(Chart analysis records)
::::::::::

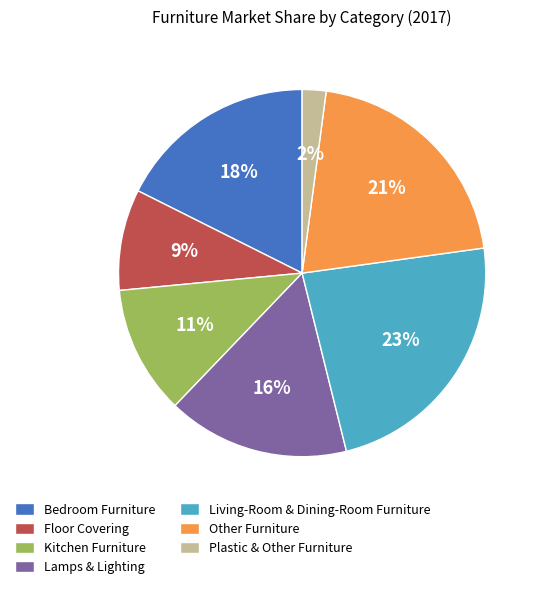

How many slices are in this pie chart?

7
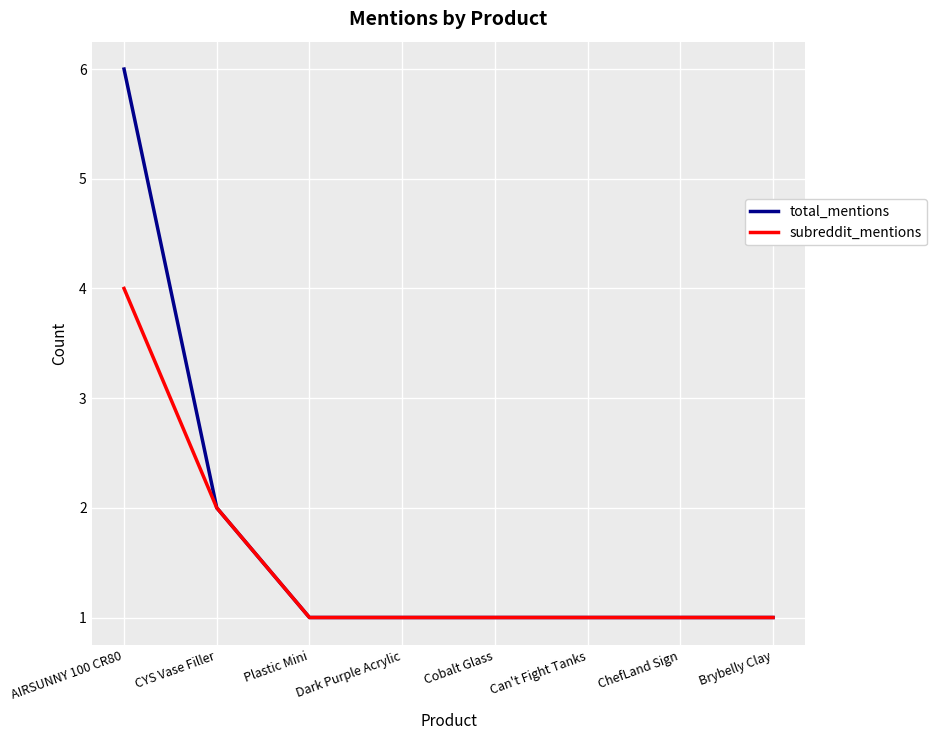

Rank the series by their average value, from highest to lowest.

total_mentions, subreddit_mentions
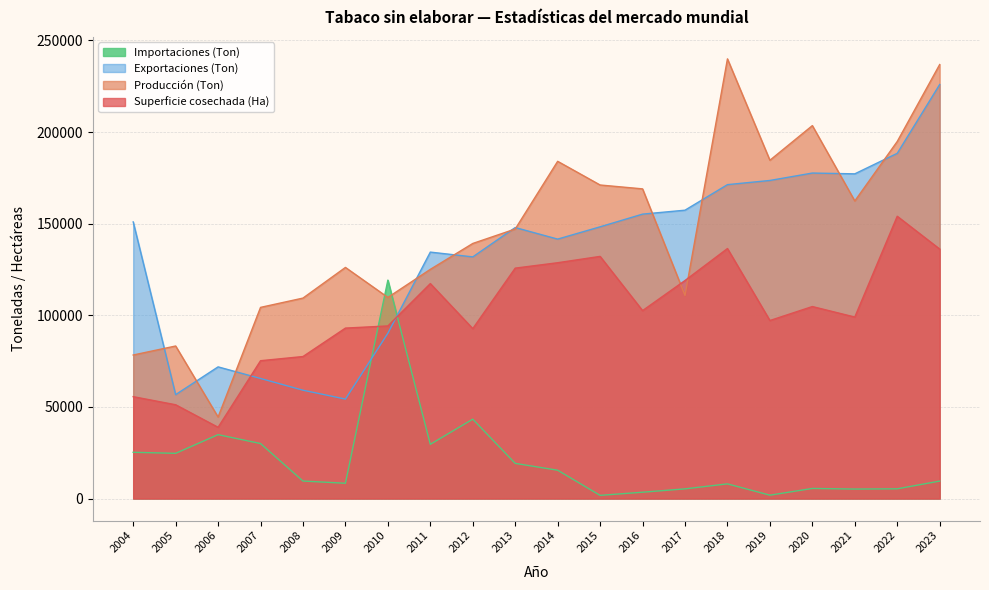

At which label is Superficie cosechada (Ha) closest to 96444?

2019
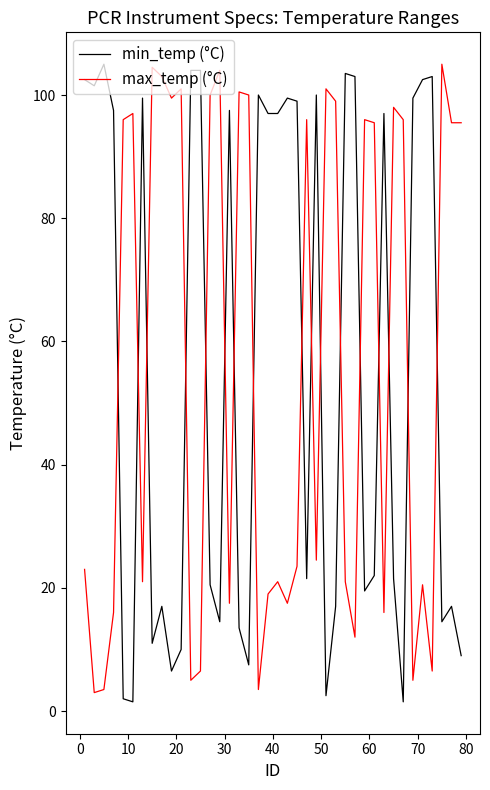

What is the highest value of the min_temp (°C) series?

105.0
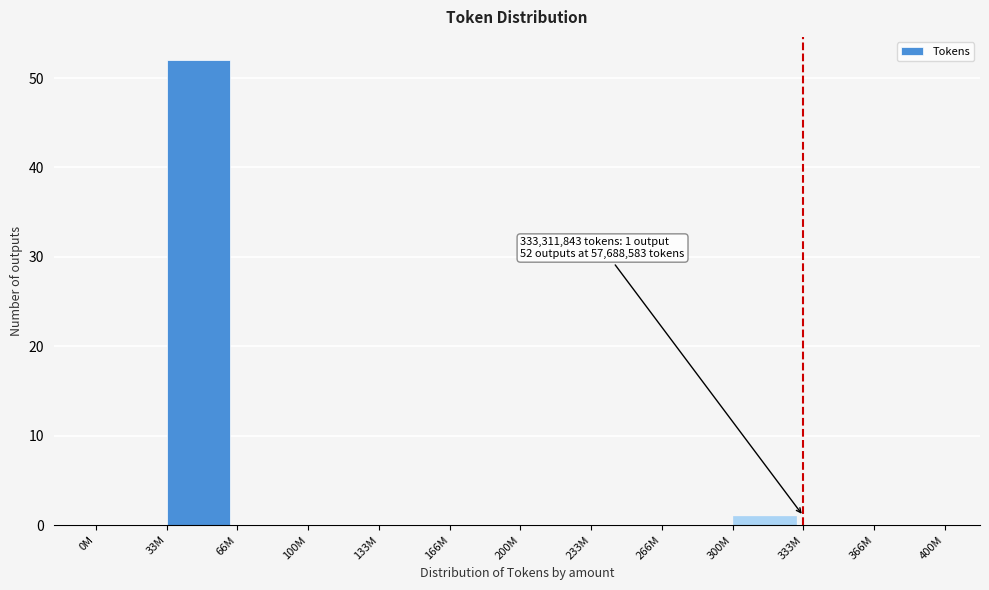

Reading left to right, transcribe all the data shown in this chart.

0M=0	33M=52	66M=0	100M=0	133M=0	166M=0	200M=0	233M=0	266M=0	300M=1	333M=0	366M=0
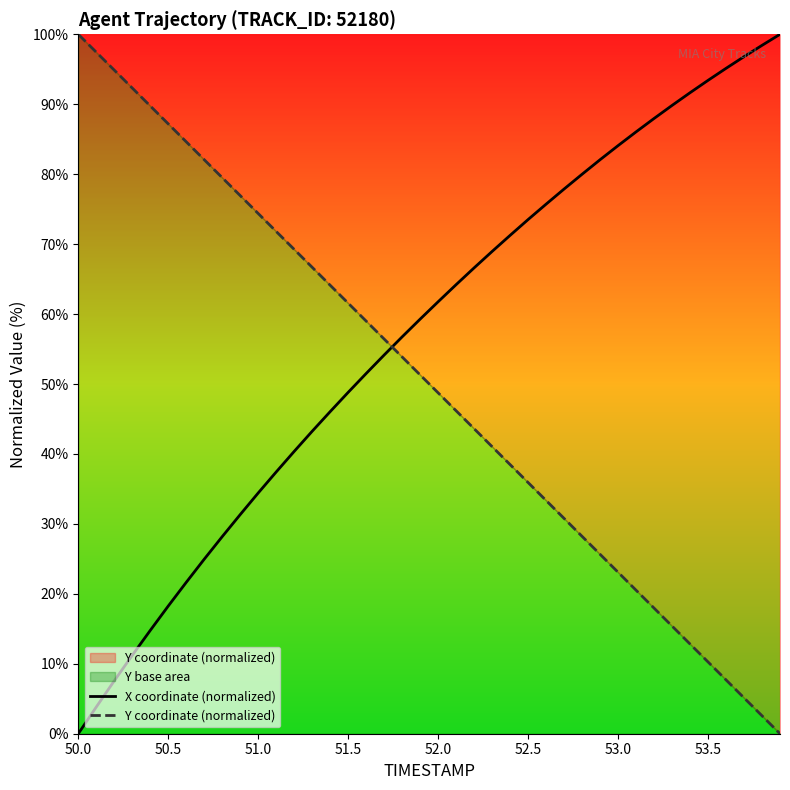

Rank the series by their maximum value, from lowest to highest.

X coordinate (normalized), Y coordinate (normalized)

::::::::::

### EXERCISE PROMPT
Reproduce all of the records above verbatim, with the pictures left out.

### OUTPUT FOR THIS EXERCISE
How many slices are in this pie chart?

7

Rank the series by their average value, from highest to lowest.

total_mentions, subreddit_mentions

At which label is Superficie cosechada (Ha) closest to 96444?

2019

What is the highest value of the min_temp (°C) series?

105.0

Reading left to right, transcribe all the data shown in this chart.

0M=0	33M=52	66M=0	100M=0	133M=0	166M=0	200M=0	233M=0	266M=0	300M=1	333M=0	366M=0

Rank the series by their maximum value, from lowest to highest.

X coordinate (normalized), Y coordinate (normalized)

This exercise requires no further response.